Lyndon Hannibal

Personal information
- Full name: Lyndon Edward Hannibal
- Born: 20 November 1965 (age 60) Colombo, Sri Lanka
- Role: Umpire

Umpiring information
- ODIs umpired: 21 (2018–2024)
- T20Is umpired: 24 (2018–2024)
- WODIs umpired: 13 (2008–2024)
- WT20Is umpired: 4 (2013–2018)

Career statistics
| Competition | FC | LA |
| Matches | 34 | 2 |
| Runs scored | 406 | – |
| Batting average | 11.94 | – |
| 100s/50s | 0/1 | –/– |
| Top score | 82 | – |
| Balls bowled | 3,749 | – |
| Wickets | 95 | 5 |
| Bowling average | 22.08 | 14.00 |
| 5 wickets in innings | 2 | 0 |
| 10 wickets in match | 1 | – |
| Best bowling | 8/38 | 3/32 |
| Catches/stumpings | 19/– | 0/– |
- Source: Cricinfo, 17 February 2026

= Lyndon Hannibal =

Sri Lankan cricketer and umpire (born 1965)

Lyndon Hannibal (born 20 November 1965) is a Sri Lankan international cricket umpire and a former first class cricketer.

==Umpiring career==
He stood as an umpire in the tour match between Sri Lanka Board President's XI vs Indian national cricket team in August 2015. He made his Twenty20 International (T20I) umpiring debut in a match between Bangladesh and India in the 2018 Nidahas Trophy, on 8 March 2018. His One Day International (ODI) umpiring debut was in a match between Sri Lanka and South Africa, on 8 August 2018. He was one of the twelve umpires to officiate matches in the 2019 ICC T20 World Cup Qualifier tournament in the United Arab Emirates. In 2021, he officiated in a Test series for the first time, as third umpire in the series between Sri Lanka and England.

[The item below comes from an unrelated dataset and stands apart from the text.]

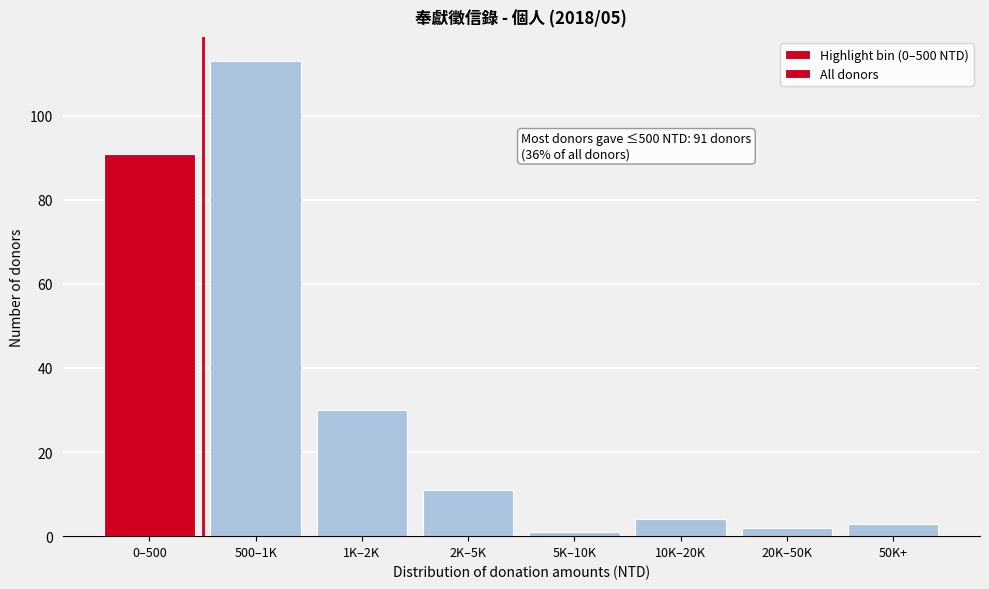

Reading right to left, transcribe all the data shown in this chart.

50K+=3	20K–50K=2	10K–20K=4	5K–10K=1	2K–5K=11	1K–2K=30	500–1K=113	0–500=91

===2024 Dambulla controversy===
Hannibal officiated the 2023–24 Afghan tour of Sri Lanka. During the third T20I match, on the fourth delivery of the twentieth over in Sri Lanka's innings Hannibal standing at the square leg, did not call an above-waist-high no-ball by bowler Wafadar Momand to batsman Kamindu Mendis. Sri Lanka needed eleven runs from the last three deliveries at that stage. During the post-match press, Sri Lankan captain Wanindu Hasaranga complained about the decision. Hasaranga received a 50 percent fine and a two-match suspension subsequently.